Report each line of the items that contains the word "diesen", copying the whole line. Case counts when matching.

Extracted records:

++++++++

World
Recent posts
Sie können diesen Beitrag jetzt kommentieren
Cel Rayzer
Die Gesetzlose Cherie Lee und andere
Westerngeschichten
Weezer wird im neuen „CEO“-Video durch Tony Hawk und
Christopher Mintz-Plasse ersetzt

++++++++

Answer for this exercise:
Sie können diesen Beitrag jetzt kommentieren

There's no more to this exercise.